CHICAGO (AP) — A Chicago police officer testified Wednesday that she’s being called a traitor by some of her colleagues for contradicting department reports about the circumstances surrounding the fatal 2014 shooting of teenager Laquan McDonald.
Officer Dora Fontaine is a witness in the trial of ex-Officer Joseph Walsh, former Detective David March and suspended Officer Thomas Gaffney. Prosecutors allege the three concocted a version of the shooting to protect Officer Jason Van Dyke, who was convicted of second-degree murder earlier this year.
Fontaine testified that she and her partner, Ricardo Viramontes, headed to the scene after hearing a call over the police radio. She said she saw the shooting of McDonald and told March what she saw: “Male black walking southbound, swaying the knife, twisting, falling.”
She said March’s reports about the incident didn’t match what she told him. Fontaine said she called her lawyer when she learned of March’s report because she felt like she needed legal advice.
“Why did this matter to you?” Holmes asked.
“Because it was a lie,” Fontaine answered. She said after word spread she was disputing what the official reports stated, she was blackballed.
“Other officers were calling me a rat, a snitch, a traitor,” Fontaine said. “They wouldn’t back me up. If I was at a call and I needed assistance some officers felt strong enough to say that I didn’t deserve to be helped.”

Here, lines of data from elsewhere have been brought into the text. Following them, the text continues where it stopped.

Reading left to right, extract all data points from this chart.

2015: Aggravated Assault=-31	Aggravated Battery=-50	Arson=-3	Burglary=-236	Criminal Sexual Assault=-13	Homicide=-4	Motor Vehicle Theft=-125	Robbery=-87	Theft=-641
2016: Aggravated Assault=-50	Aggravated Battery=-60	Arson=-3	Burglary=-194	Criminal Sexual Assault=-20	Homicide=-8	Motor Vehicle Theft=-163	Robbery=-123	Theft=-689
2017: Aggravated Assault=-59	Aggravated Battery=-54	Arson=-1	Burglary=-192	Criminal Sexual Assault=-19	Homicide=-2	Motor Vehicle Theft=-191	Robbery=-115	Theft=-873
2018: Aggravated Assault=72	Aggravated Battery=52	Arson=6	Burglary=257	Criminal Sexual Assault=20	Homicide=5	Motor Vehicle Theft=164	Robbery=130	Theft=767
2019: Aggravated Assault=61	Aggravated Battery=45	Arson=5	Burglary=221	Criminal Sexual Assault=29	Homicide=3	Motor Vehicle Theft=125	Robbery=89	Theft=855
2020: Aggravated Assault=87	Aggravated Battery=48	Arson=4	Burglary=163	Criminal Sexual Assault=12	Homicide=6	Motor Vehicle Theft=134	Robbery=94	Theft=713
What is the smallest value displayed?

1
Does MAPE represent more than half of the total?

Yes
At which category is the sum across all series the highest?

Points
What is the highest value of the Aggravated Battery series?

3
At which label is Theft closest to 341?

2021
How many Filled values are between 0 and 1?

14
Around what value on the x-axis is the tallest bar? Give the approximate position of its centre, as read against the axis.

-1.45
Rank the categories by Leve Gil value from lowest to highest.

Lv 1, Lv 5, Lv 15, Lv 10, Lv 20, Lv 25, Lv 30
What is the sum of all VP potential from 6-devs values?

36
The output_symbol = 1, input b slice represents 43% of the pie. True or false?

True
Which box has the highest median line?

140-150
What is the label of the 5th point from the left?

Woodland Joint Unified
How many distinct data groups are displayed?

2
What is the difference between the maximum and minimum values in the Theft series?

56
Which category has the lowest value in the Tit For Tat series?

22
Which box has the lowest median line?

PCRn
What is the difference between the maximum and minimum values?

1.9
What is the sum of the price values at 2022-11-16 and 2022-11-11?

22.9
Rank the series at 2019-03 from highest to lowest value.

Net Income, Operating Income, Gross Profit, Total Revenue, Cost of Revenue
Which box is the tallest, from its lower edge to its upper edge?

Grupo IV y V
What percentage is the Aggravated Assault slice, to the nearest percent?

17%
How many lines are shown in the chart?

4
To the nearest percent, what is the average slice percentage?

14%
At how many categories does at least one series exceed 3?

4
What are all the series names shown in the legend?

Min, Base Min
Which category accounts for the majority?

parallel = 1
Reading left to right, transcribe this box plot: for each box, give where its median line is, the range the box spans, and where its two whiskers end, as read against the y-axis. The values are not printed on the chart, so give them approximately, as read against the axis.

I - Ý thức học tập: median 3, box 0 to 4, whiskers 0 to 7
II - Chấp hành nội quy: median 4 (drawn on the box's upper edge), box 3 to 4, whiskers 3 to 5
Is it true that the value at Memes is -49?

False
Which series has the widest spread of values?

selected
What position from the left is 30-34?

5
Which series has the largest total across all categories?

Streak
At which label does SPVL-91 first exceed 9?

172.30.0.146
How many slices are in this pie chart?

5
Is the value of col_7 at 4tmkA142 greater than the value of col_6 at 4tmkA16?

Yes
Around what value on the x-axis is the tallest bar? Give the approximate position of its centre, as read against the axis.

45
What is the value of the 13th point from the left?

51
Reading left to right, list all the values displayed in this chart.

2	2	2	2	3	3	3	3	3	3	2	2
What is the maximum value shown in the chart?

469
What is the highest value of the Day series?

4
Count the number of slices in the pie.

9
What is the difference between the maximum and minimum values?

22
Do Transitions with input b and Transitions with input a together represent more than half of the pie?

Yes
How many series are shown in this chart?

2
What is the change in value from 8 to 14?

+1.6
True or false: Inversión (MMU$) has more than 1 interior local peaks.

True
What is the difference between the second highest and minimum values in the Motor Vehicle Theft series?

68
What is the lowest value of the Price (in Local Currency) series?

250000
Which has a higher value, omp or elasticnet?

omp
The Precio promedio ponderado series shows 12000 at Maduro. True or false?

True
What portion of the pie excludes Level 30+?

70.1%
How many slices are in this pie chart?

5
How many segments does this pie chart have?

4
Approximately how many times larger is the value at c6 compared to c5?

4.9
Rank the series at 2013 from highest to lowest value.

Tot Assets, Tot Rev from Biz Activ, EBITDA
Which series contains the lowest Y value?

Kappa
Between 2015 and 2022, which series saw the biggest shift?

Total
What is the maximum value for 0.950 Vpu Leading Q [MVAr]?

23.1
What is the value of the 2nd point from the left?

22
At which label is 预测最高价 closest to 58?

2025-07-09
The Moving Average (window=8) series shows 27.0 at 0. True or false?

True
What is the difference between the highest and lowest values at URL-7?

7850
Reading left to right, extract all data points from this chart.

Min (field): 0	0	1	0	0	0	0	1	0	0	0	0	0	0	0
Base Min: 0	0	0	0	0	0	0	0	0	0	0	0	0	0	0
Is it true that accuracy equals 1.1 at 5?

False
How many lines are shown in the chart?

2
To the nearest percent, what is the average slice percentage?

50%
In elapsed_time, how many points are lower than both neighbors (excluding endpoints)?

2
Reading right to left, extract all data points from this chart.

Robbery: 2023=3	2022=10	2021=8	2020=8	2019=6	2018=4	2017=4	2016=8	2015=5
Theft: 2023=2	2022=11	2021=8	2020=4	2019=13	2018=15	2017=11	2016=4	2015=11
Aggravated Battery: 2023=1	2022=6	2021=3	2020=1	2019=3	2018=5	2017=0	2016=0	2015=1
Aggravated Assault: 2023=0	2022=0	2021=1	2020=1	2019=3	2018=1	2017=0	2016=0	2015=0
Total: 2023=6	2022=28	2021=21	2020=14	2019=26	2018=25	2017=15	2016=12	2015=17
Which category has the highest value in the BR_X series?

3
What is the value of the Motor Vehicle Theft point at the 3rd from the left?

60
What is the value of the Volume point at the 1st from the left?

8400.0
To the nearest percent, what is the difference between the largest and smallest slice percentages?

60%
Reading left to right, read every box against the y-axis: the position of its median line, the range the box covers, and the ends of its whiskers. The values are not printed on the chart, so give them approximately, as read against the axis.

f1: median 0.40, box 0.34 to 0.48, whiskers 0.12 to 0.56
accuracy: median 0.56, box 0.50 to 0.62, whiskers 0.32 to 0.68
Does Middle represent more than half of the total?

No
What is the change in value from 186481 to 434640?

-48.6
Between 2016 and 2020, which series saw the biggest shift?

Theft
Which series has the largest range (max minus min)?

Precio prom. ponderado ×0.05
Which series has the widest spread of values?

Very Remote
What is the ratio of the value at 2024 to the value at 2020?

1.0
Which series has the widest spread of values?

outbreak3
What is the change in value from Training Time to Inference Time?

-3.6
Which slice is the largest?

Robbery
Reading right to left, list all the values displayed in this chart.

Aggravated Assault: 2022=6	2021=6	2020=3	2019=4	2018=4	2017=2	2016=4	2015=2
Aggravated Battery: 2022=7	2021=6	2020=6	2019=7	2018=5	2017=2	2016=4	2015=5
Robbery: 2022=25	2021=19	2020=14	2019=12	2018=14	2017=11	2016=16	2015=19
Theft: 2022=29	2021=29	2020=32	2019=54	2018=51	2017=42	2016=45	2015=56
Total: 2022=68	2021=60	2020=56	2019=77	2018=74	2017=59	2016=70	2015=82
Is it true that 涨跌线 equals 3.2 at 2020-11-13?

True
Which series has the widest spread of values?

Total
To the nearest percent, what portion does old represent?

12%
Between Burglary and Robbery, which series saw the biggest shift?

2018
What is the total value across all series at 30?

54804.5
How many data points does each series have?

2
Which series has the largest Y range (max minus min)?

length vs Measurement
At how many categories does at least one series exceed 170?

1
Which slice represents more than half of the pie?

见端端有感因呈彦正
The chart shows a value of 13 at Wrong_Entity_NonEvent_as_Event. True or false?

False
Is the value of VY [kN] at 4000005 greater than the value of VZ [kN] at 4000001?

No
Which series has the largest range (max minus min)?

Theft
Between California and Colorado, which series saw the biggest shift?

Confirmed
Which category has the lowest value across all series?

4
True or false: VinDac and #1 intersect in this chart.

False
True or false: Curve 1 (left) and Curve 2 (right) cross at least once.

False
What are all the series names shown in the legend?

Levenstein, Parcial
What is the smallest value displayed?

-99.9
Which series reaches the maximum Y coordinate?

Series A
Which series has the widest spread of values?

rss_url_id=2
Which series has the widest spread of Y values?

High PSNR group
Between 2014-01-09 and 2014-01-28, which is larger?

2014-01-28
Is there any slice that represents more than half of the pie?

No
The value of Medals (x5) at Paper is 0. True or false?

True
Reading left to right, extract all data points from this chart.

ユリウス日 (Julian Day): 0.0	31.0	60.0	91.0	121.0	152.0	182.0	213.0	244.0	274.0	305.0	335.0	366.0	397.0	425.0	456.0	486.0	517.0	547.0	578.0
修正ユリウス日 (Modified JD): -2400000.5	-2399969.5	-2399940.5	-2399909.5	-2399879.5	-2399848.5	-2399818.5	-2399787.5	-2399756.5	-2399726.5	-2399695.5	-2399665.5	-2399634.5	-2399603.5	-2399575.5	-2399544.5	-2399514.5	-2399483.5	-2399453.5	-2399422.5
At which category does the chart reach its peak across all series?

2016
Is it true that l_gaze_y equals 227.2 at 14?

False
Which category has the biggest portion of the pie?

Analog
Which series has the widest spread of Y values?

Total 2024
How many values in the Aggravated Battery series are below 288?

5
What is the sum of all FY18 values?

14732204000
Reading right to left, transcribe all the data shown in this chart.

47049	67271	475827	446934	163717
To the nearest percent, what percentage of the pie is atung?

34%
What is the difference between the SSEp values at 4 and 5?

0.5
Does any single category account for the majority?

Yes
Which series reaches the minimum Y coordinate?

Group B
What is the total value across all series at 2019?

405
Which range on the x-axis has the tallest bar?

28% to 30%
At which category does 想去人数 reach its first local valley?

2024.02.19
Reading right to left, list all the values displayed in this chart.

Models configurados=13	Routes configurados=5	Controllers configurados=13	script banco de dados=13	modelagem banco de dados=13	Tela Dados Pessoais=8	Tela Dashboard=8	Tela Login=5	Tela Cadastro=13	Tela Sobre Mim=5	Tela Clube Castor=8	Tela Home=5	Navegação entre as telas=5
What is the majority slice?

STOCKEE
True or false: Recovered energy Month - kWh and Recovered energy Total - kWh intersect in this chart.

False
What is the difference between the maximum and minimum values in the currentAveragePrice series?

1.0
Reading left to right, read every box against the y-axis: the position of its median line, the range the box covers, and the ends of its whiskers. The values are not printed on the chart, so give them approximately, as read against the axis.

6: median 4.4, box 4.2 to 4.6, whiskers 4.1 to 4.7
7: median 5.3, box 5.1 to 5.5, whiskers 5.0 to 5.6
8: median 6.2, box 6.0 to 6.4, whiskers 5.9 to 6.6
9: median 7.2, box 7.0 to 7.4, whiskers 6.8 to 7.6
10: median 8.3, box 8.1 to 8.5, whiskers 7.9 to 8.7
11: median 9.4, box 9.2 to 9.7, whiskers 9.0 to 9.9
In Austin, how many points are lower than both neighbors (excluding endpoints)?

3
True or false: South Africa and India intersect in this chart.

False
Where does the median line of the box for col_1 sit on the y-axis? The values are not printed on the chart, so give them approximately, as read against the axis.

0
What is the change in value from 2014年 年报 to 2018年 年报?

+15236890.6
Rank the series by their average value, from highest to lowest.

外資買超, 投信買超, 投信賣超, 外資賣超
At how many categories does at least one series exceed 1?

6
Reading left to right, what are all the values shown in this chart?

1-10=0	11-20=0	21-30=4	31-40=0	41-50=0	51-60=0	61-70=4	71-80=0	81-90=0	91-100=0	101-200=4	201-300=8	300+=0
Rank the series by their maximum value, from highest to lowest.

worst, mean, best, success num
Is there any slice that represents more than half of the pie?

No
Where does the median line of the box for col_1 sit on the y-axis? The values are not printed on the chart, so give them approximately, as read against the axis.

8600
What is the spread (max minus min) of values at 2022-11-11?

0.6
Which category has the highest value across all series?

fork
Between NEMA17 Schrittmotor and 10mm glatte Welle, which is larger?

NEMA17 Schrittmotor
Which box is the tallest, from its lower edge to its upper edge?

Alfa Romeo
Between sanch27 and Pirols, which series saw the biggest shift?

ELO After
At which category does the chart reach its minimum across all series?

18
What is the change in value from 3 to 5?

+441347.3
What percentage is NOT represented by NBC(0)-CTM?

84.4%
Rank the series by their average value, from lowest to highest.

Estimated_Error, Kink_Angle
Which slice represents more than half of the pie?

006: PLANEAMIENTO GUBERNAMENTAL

Fontaine said a sympathetic boss reached out to her and offered to pull her off the street, adding she welcomed the opportunity to go on desk duty.
March’s attorney, James McKay, claimed there were inconsistencies in statements she gave to prosecutors. McKay said that although she testified McDonald never attacked officers, she told investigators for the Chicago inspector general’s office that the swaying knife was an “attacking movement.”
McKay also hinted Fontaine, 51, concocted the accusations against March to save her job. Fontaine admitted she feared losing her job in the shooting’s aftermath.
The inspector general’s office recommended Fontaine be fired for making false statements in the McDonald case. Police Superintendent Eddie Johnson rejected the recommendation, citing insufficient evidence to support her dismissal.
In other testimony, Officer Joseph McElligott and his partner, Gaffney, were the first to encounter McDonald the night of the shooting. He said they followed the teen at a distance over several blocks.
McElligott, who hasn’t been accused of wrongdoing, testified he got the car, drew his gun once he saw McDonald had the knife and told the teen “25 to 30 times” to drop the weapon. He said that while McDonald never responded and he thought he was a threat, the teen never made a threatening move toward him.
McElligott said back at headquarters after the shooting, he saw several detectives and Officers Walsh and Van Dyke watching security video from a doughnut shop across the street from where McDonald was shot.
“They were just discussing the positioning of where they were . when (McDonald) was shot,” McElligott said. “I remember hearing somebody saying that Joe Walsh had been backpedaling.”
Although the trial is not about whether Van Dyke was justified in shooting McDonald, defense attorneys focused on whether the teen posed a threat.
When questioning McElligott, defense attorney William Fahy tried to make the point that Gaffney faced a different threat level while in the squad car since McDonald popped the tire and scratched the windshield with the knife.
Sgt. Larry Snelling contradicted the officers’ report that the 17-year-old McDonald lunged at Van Dyke.
Snelling is an expert in training, the use of force and writing reports at the Chicago Police Department. He testified when he watches dash video of Van Dyke’s shooting of McDonald, he doesn’t see anything that would have justified pulling the trigger.